## Task brief
With the pictures omitted, transcribe each line below exactly as it is.

## Records
___

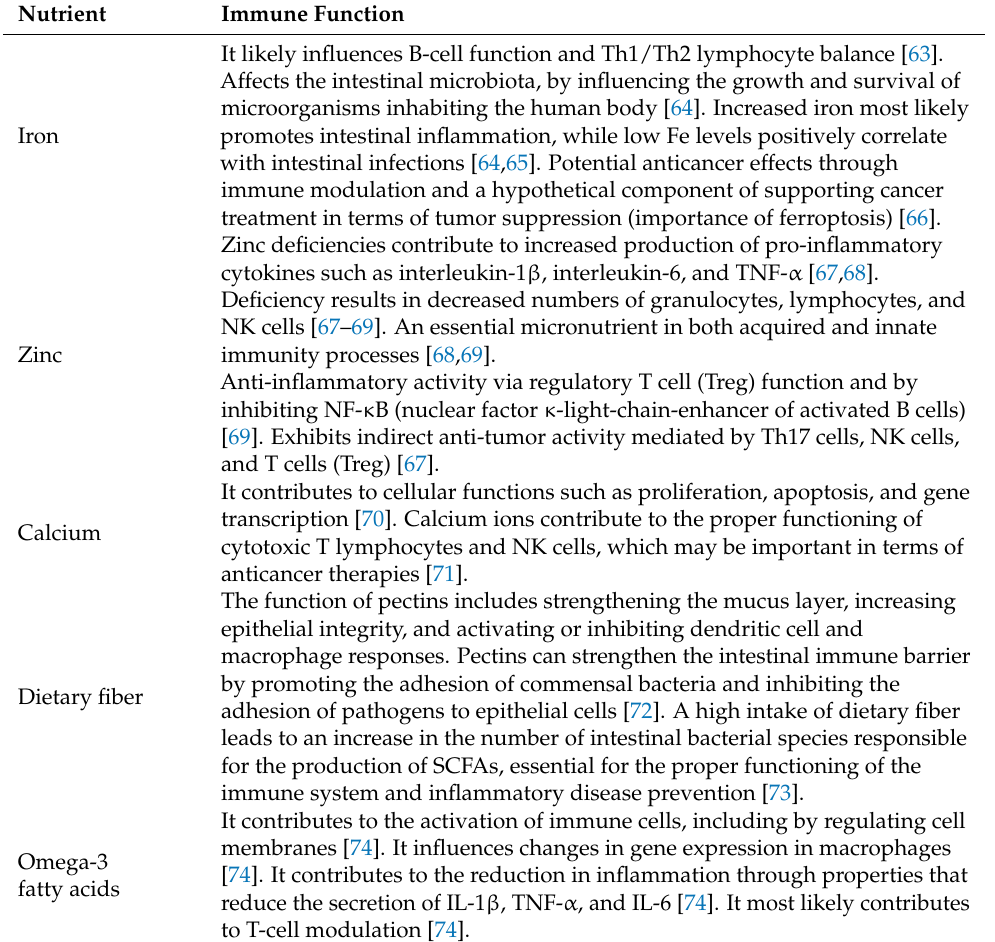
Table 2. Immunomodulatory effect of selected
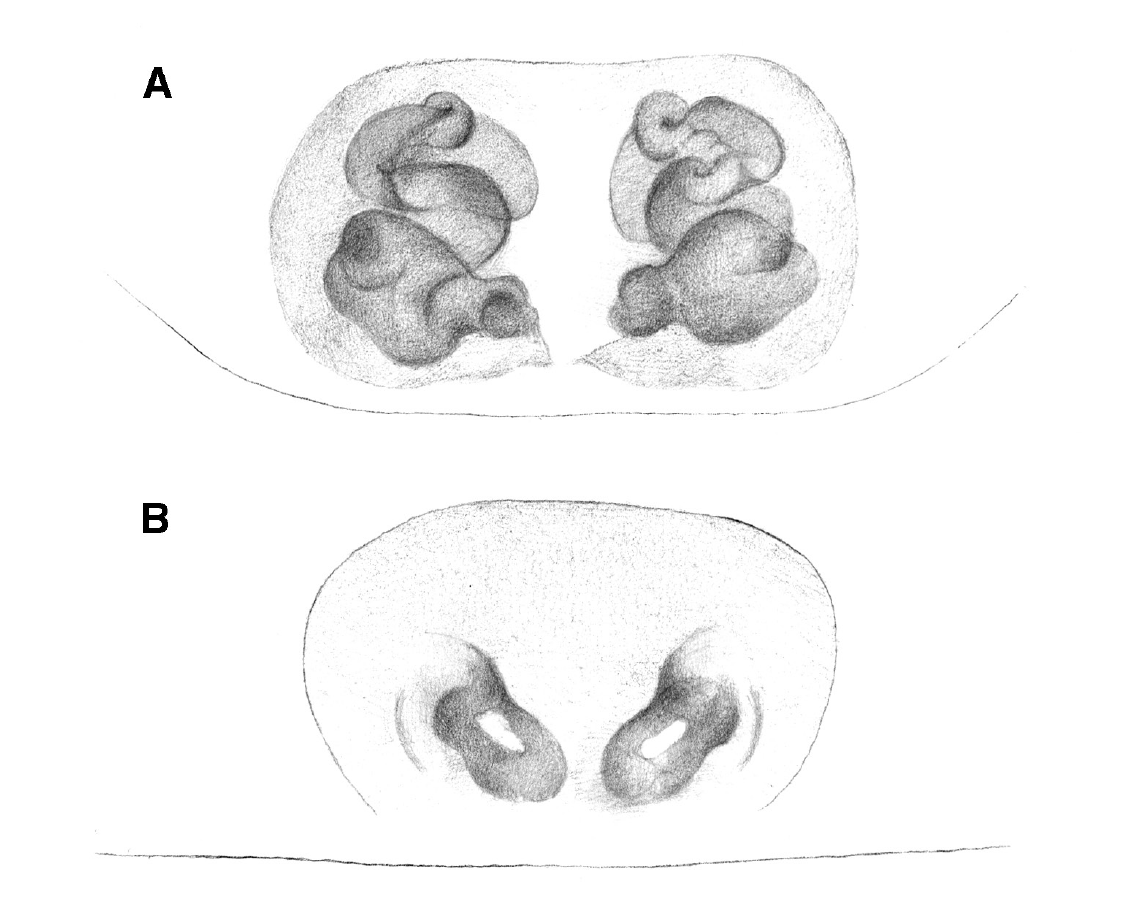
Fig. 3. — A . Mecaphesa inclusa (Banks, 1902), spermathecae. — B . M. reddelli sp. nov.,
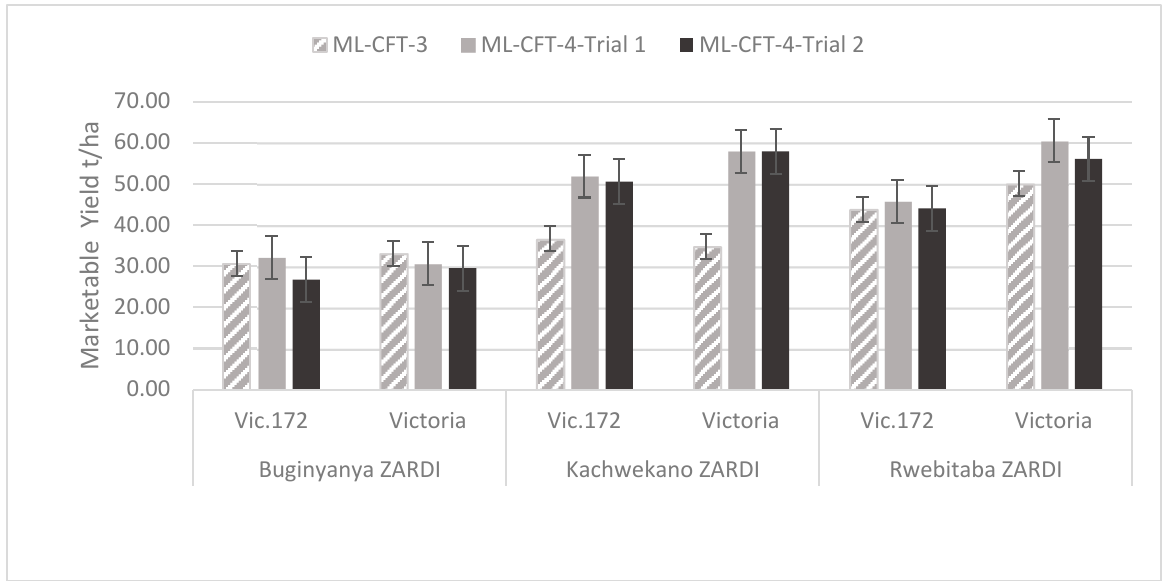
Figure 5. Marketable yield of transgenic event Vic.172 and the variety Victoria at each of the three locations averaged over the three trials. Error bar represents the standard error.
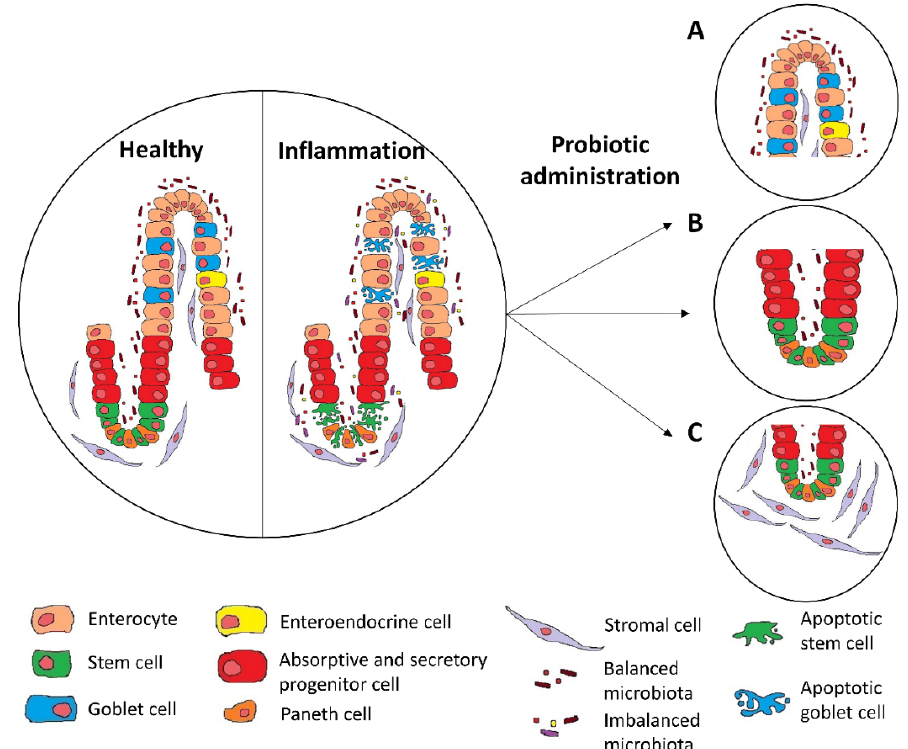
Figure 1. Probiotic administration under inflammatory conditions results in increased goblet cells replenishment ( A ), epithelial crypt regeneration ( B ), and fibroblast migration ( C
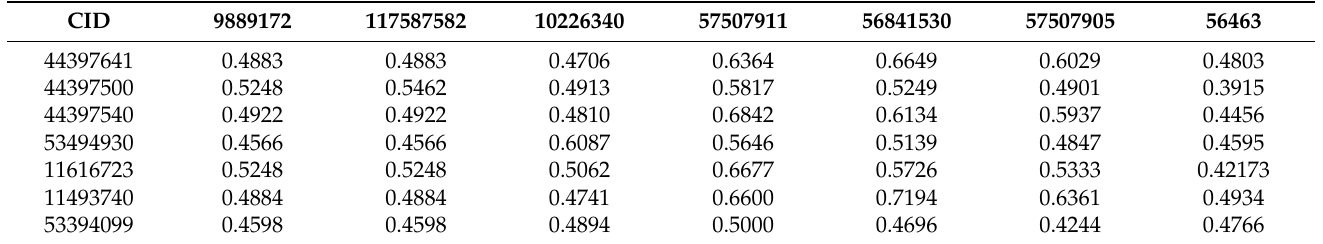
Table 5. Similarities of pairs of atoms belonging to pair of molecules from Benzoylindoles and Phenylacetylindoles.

___

## Answer to this problem
Table 2. Immunomodulatory effect of selected
Fig. 3. — A . Mecaphesa inclusa (Banks, 1902), spermathecae. — B . M. reddelli sp. nov.,
Figure 5. Marketable yield of transgenic event Vic.172 and the variety Victoria at each of the three locations averaged over the three trials. Error bar represents the standard error.
Figure 1. Probiotic administration under inflammatory conditions results in increased goblet cells replenishment ( A ), epithelial crypt regeneration ( B ), and fibroblast migration ( C
Table 5. Similarities of pairs of atoms belonging to pair of molecules from Benzoylindoles and Phenylacetylindoles.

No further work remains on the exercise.